This Bear lived in very rural Henry County for a lot of years. When I lived there I raised all kinds of poultry. I had a large fenced-in area, connected to a small barn. I used plastic wading pools for ponds.....having to clean them once a week.
I had fresh duck and chicken eggs all of the time.
Ozzie & Harriet: These were my African geese. Very tall, with real long necks amd unusual-shaped lumps on their heads. Ozzie looked like the fat cartoon birds you always saw, with a cartoon character visualizing him in a stewing pot. One (1) winter I found him face down in the snow......probably a heart attack.
Harriet was thin and a bitxx. When I went out to feed the birds Harriet would run up to me and circle me, continually, squawking and squawking. Ozzie would let me touch him......Harriet, never. When we moved from the mini-farm my son took Harriet over to the area's autistic housing complex, for their ponds.
Chester: A woman who worked with me lived on a farm with a big pond. One (1) small duck became frozen.....one (1) leg only.....in the pond's ice. She had to cut the leg off and she gave he the duck.....which I named Chester. He was a friendly guy....loved people.....hobbled, of course.
Peepers: Don't remember how we got Peepers. We got him when he was just a little baby duck. He followed us around, all over the yard.

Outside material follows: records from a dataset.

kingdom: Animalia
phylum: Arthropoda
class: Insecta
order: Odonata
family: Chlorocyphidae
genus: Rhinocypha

When we sat on the front porch he would sit with us, watching the corn grow.
Roostie: We had a rooster who did what roosters do.....every morning about 4:00 AM he was doing his ****-a-doodle-do routine.
We also had bard rock chickens (good eating and great for soup). We tried "silky" chickens but they didn't taste good, didn't want to lay eggs, and always attacked legs when you went in the pen.
Finally, we also had (and still have) an unusual non-poultry farm animal. We have a 400-pound concrete pig, named Wilbur. Wilbur has his own dish with his name on it. He is out by the 2-story garage, standing guard.